◆ Texte extrait:
_ _ _ _ _ _ _
Regards sur La Ribaute, l’ancien atelier-résidence de Anselm Kiefer à Barjac


Depuis le début du mois de mai, La Ribaute, l’ancien atelier de Anselm Kiefer à Barjac est accessible au public.

Jusqu’à présent, seuls quelques privilégiés ont pu faire l’expérience d’une immersion dans les multiples espaces artistiques qui se développent sur les 40 hectares où Anselm Kiefer a vécu et travaillé entre 1992 et 2007.

De nombreuses images, vidéos, témoignages de rencontres avec Kiefer ont certes circulé sur ce lieu mythique auquel Danièle Cohn avait consacré une partie de son ouvrage Anselm Kiefer : ateliers publié aux Éditions du Regard en 2012.

Mais aucun ne permet d’exprimer réellement les moments singuliers, bouleversants et troublants que l’on peut y vivre face aux œuvres dans l’environnement où, pour certaines, elles ont été créées, sans aucune mise à distance.

Eschaton–Fondation Anselm Kiefer accueille jusqu’à la fin octobre avec une interruption en août des visites exclusivement accompagnées d’un guide les mercredis, jeudis et vendredis de chaque semaine. Les groupes sont limités à 18 personnes.

Si l’on regrette l’interdiction de prendre des photographies, on peut comprendre les autres contraintes imposées. On espère toutefois, pour les prochaines saisons, l’organisation de visites thématiques autour de certaines œuvres avec la possibilité de laisser le temps de la contemplation et de la médiation qu’exige le travail d’Anselm Kiefer.

Les lignes qui suivent traduisent quelques rapides impressions après les trois heures exceptionnelles passées à La Ribaute parmi les œuvres de Anselm Kiefer. Elles seront éventuellement complétées ultérieurement.
_ _ _ _ _ _ _
◆ Données fournies:
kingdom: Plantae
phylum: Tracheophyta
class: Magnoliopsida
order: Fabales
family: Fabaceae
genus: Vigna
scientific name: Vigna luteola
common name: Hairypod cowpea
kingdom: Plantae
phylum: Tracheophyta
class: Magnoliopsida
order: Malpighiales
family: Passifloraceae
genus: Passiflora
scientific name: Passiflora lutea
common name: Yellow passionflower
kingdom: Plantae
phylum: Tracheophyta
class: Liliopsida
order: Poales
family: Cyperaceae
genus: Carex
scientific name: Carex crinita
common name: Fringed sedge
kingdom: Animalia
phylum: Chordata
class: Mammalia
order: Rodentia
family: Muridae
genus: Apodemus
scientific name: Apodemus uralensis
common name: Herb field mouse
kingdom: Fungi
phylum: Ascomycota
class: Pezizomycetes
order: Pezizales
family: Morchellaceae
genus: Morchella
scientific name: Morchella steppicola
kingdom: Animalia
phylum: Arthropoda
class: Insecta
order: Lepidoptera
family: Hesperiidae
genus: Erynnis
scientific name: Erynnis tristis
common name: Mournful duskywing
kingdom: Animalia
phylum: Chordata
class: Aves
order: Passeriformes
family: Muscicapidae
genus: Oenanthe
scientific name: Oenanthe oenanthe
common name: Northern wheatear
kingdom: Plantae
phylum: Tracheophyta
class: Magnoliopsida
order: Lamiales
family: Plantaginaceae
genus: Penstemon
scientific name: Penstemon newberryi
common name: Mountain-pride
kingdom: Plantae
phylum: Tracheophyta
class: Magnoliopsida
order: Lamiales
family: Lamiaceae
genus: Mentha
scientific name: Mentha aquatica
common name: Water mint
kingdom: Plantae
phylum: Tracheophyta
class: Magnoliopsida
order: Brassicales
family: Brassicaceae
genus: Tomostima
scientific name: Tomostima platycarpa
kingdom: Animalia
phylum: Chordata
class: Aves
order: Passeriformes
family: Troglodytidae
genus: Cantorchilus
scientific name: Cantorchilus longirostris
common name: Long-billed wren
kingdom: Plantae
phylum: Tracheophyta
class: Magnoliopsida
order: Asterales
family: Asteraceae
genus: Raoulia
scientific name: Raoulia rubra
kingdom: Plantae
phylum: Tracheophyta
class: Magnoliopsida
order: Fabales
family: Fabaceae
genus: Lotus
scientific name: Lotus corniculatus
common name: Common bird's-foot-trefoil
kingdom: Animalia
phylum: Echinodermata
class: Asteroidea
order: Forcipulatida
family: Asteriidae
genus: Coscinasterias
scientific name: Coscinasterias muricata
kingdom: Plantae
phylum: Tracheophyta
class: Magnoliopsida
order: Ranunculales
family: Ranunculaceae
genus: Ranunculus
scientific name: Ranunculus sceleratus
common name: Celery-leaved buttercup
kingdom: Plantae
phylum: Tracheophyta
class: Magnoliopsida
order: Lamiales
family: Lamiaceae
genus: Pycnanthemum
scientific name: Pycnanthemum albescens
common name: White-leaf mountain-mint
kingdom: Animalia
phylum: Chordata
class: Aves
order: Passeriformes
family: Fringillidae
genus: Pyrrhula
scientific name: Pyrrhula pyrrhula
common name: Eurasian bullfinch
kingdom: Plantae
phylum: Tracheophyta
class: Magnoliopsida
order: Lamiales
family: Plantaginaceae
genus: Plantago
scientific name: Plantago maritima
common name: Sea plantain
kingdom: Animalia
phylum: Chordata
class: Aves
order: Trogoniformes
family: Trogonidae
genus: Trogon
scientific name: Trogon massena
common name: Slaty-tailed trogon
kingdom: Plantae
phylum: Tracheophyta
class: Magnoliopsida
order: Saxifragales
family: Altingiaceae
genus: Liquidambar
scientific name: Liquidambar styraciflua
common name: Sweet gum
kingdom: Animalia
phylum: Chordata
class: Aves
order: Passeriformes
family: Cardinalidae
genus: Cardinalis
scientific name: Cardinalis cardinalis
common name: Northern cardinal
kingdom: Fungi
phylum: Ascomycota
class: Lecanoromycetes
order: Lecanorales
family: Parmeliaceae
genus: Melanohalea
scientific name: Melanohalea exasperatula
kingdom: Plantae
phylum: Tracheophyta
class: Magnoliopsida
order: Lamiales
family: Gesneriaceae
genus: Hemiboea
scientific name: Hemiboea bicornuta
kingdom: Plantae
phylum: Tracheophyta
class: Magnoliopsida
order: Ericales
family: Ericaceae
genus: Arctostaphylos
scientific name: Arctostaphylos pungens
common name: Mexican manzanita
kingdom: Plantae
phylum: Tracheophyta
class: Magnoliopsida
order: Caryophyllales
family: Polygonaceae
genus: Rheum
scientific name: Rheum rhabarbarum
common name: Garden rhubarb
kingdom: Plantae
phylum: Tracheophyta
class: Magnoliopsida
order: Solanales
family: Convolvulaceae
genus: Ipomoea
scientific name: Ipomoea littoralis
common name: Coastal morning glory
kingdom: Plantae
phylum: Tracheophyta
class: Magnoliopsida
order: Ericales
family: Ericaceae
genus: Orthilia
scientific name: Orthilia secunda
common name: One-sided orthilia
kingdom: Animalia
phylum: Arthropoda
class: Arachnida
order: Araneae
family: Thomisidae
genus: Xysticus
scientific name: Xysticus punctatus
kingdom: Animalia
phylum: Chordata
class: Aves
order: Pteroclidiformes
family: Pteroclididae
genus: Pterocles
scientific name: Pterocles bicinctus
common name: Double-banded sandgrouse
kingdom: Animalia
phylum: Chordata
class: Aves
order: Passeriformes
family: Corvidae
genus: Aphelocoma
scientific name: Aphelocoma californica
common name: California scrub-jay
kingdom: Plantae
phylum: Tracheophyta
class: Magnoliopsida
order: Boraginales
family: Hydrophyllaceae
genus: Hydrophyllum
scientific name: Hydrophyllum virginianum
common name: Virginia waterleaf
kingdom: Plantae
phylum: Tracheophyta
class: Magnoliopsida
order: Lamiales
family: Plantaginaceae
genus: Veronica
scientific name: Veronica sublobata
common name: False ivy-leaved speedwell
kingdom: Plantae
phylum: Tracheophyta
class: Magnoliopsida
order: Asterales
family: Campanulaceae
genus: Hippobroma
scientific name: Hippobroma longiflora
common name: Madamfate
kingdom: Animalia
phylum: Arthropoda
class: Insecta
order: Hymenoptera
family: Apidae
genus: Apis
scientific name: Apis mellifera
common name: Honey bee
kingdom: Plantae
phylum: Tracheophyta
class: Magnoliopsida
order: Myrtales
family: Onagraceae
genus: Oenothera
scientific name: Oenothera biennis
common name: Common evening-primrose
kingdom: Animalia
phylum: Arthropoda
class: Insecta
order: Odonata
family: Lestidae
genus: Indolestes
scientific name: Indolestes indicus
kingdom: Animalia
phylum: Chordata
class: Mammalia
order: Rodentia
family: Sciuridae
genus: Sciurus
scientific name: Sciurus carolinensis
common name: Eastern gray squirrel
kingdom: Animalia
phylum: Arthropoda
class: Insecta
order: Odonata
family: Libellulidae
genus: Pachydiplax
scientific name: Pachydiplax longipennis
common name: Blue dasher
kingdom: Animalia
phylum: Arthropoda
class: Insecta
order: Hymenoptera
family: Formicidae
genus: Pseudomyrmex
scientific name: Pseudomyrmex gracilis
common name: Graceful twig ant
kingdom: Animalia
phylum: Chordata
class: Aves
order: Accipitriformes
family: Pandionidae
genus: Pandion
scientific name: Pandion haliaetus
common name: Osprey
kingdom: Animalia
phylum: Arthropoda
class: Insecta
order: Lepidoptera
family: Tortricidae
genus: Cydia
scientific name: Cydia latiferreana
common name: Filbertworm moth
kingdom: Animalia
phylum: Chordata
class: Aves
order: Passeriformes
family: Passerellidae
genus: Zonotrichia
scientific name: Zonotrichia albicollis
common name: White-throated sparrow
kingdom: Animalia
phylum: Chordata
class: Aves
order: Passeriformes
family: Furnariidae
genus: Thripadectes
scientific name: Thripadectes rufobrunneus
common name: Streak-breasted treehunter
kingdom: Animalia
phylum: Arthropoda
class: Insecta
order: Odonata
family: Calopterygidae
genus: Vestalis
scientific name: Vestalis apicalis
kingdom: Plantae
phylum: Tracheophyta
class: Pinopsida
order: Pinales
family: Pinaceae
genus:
_ _ _ _ _ _ _
◆ Consigne écrite A:
Répondez à ces questions sur le texte consacré à La Ribaute :
(i) Entre quelles années Anselm Kiefer a-t-il vécu et travaillé à La Ribaute ?
(ii) À combien de personnes les groupes de visite sont-ils limités ?
(iii) Chez quel éditeur et en quelle année l'ouvrage de Danièle Cohn a-t-il été publié ?
◆ Consigne écrite B:
Modifiez les enregistrements depuis leur début jusqu'à la ligne contenant "common name: Northern wheatear", celle-ci comprise, en remplaçant "scientific name" par "nom scientifique" sans rien changer d'autre. Ne redonnez que ces lignes.

◆ Réponse écrite A:
(i) Entre 1992 et 2007.
(ii) À 18 personnes.
(iii) Aux Éditions du Regard, en 2012.

◆ Réponse écrite B:
kingdom: Plantae
phylum: Tracheophyta
class: Magnoliopsida
order: Fabales
family: Fabaceae
genus: Vigna
nom scientifique: Vigna luteola
common name: Hairypod cowpea
kingdom: Plantae
phylum: Tracheophyta
class: Magnoliopsida
order: Malpighiales
family: Passifloraceae
genus: Passiflora
nom scientifique: Passiflora lutea
common name: Yellow passionflower
kingdom: Plantae
phylum: Tracheophyta
class: Liliopsida
order: Poales
family: Cyperaceae
genus: Carex
nom scientifique: Carex crinita
common name: Fringed sedge
kingdom: Animalia
phylum: Chordata
class: Mammalia
order: Rodentia
family: Muridae
genus: Apodemus
nom scientifique: Apodemus uralensis
common name: Herb field mouse
kingdom: Fungi
phylum: Ascomycota
class: Pezizomycetes
order: Pezizales
family: Morchellaceae
genus: Morchella
nom scientifique: Morchella steppicola
kingdom: Animalia
phylum: Arthropoda
class: Insecta
order: Lepidoptera
family: Hesperiidae
genus: Erynnis
nom scientifique: Erynnis tristis
common name: Mournful duskywing
kingdom: Animalia
phylum: Chordata
class: Aves
order: Passeriformes
family: Muscicapidae
genus: Oenanthe
nom scientifique: Oenanthe oenanthe
common name: Northern wheatear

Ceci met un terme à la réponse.